À propos

Rencontre avec Clara, rédactrice du blog Pour le dire

Comment et pourquoi avez-vous créé Pour le dire ?

Clara : Cela vient d’un hobby, transformé en exutoire à certains passages de ma vie : l’écriture. J’étais une adolescente curieuse mais piètre lectrice : je me suis donc assez vite dirigée vers le cinéma pour développer mon goût de l’aventure. J’étais imprégnée d’images, d’univers… Et l’envie de créer s’est manifesté par les mots. En première année d’études, mon professeur de Culture de la communication m’a encouragé à écrire plus régulièrement. Il m’a présenté les plateformes de blogs qui fleurissaient, où tout était facilité pour mettre en ligne ses écrits, les partager.

Pourquoi le domaine de la culture plutôt qu’un autre ?

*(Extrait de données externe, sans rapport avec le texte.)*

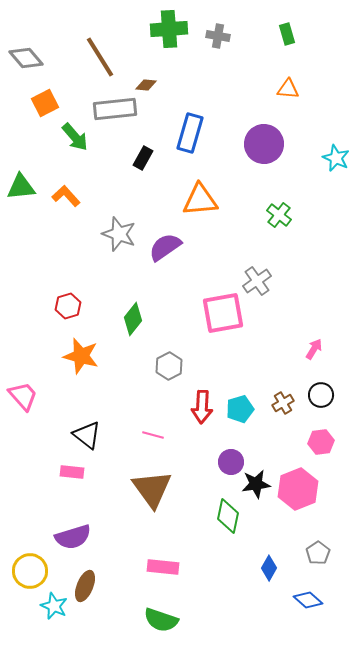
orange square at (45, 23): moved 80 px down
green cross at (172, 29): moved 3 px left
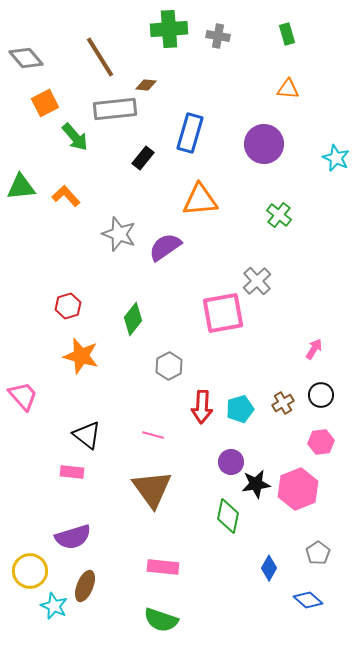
black rectangle at (143, 158): rotated 10 degrees clockwise
gray cross at (257, 281): rotated 8 degrees counterclockwise
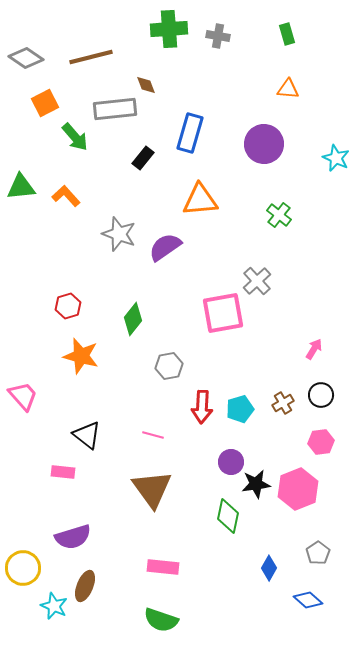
brown line at (100, 57): moved 9 px left; rotated 72 degrees counterclockwise
gray diamond at (26, 58): rotated 16 degrees counterclockwise
brown diamond at (146, 85): rotated 65 degrees clockwise
gray hexagon at (169, 366): rotated 16 degrees clockwise
pink rectangle at (72, 472): moved 9 px left
yellow circle at (30, 571): moved 7 px left, 3 px up
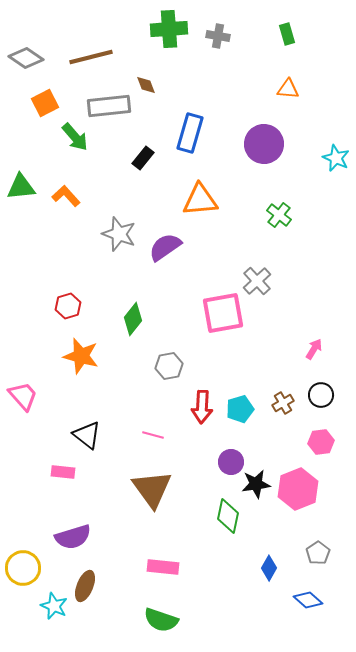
gray rectangle at (115, 109): moved 6 px left, 3 px up
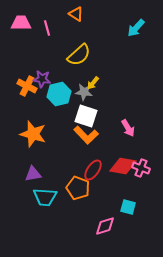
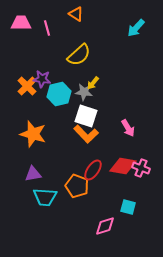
orange cross: rotated 18 degrees clockwise
orange L-shape: moved 1 px up
orange pentagon: moved 1 px left, 2 px up
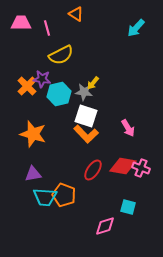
yellow semicircle: moved 18 px left; rotated 15 degrees clockwise
orange pentagon: moved 13 px left, 9 px down
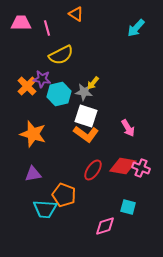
orange L-shape: rotated 10 degrees counterclockwise
cyan trapezoid: moved 12 px down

C’était une évidence dès les premières publications. Avec ma mère, nous allions souvent au théâtre, au musée, ou au cinéma, car elle avait à cœur de privilégier la culture aux dépenses accessoires. Les premiers billets furent hésitants, puis j’ai pris goût à cela. Quand on écrit sur l’art, on analyse, on compare, on se perd dans des idées qui fusent et qui nous font davantage aimer le sujet traité. Environ deux ans après le début de Pour le dire est arrivée la consécration : être accréditée presse. En côtoyant artistes et journalistes, mon vocabulaire et mes références se sont alors considérablement élargis.

Ecrivez-vous d’autres choses en dehors des critiques culturelles ?

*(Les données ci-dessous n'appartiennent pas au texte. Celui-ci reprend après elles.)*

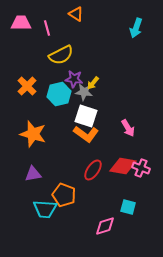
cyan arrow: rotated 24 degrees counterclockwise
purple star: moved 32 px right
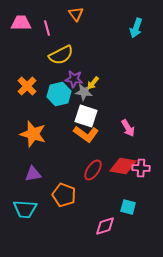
orange triangle: rotated 21 degrees clockwise
pink cross: rotated 18 degrees counterclockwise
cyan trapezoid: moved 20 px left
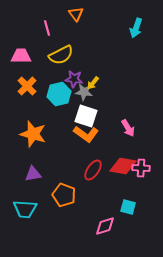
pink trapezoid: moved 33 px down
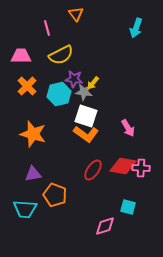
orange pentagon: moved 9 px left
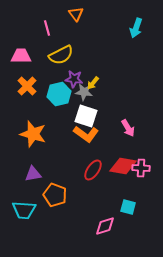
cyan trapezoid: moved 1 px left, 1 px down
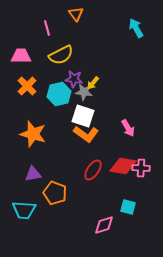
cyan arrow: rotated 132 degrees clockwise
white square: moved 3 px left
orange pentagon: moved 2 px up
pink diamond: moved 1 px left, 1 px up
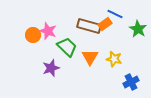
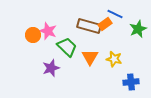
green star: rotated 18 degrees clockwise
blue cross: rotated 21 degrees clockwise
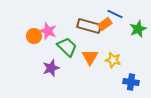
orange circle: moved 1 px right, 1 px down
yellow star: moved 1 px left, 1 px down
blue cross: rotated 14 degrees clockwise
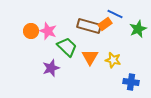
orange circle: moved 3 px left, 5 px up
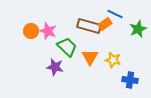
purple star: moved 4 px right, 1 px up; rotated 30 degrees clockwise
blue cross: moved 1 px left, 2 px up
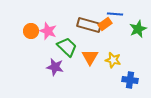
blue line: rotated 21 degrees counterclockwise
brown rectangle: moved 1 px up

Oui. Je pense que j’ai gardé un attrait pour l’écriture « créative », celle qui n’a pas pour but de communiquer quelque chose de factuel, ni d’informer. J’écrit parfois des textes courts, parfois des poèmes. Parfois, j’essaye de traiter de sujets plus lourds, comme l’anorexie avec Capharnaüm (2018) et la vie sans domicile fixe avec La cour des Infortunés (2019). Dans la rubrique « Divers », je tente des récits de voyage, ou même des analyses sociétales comme la représentation de l’homosexualité sur petits écrans.

Comment se déroulent vos « Rencontres », qui ont également leur propre catégorie ?

Parfois, elles sont préparées, parfois, pas ! Lorsque l’UGC Lyon ou le cinéma d’art et d’essai Le Comoedia – qui sont les deux équipes principales avec lesquelles je collabore dans la partie cinéma – organisent une rencontre entre équipe de film et journalistes, je me dois d’être préparée à 200% ! Je prépare alors des questions, assiste évidemment à la projection presse du film, et tente de faire ma place parmi les quelques journalistes présents à la rencontre. Même si Lyon est une grande ville, nous sommes la plupart du temps une petite dizaine de journalistes à couvrir ce type d’événements. Cela rend l’échange avec l’équipe du film agréable et humain.
Puis, de temps en temps, je rencontre des artistes au détour d’une galerie, d’un vernissage, d‘un afterwork… En mentionnant mon activité sur ce blog, la plupart se prêtent au jeu d’une interview. Le dictaphone de mon téléphone activé, les questions et la discussion s’improvisent !

Avec l’artiste Léna Macka (à gauche) – Galerie SUPERPOSITION, Lyon 1er

Comment voyez-vous Pour le dire dans 10 ans ?

J’espère qu’il sera toujours en ligne, peut-être sous une autre forme. Je n’ai jamais cessé d’y écrire depuis 2013, autrefois sur Haut et fort – La version est toujours en ligne – et aujourd’hui sous WordPress. Je pense constamment aux mots de mon professeur de l’époque, lui-même écrivain : « Tu sais, l’écriture, c’est surtout une régularité à s’imposer. Il faut écrire, tout le temps écrire, c’est comme ça qu’on évolue et qu’on trouve son style. » Alors mes écrits ont sûrement changé entre la Clara du collège qui découvrait cette discipline et celle dans la vie active, riche de différents parcours et expériences. Une chose est sûre, c’est que je continuerai à alimenter ces pages rien que pour me replonger de temps en temps dans les premiers billets publiés, avec la nostalgie d’une personne qui aura vécu plein d’aventures.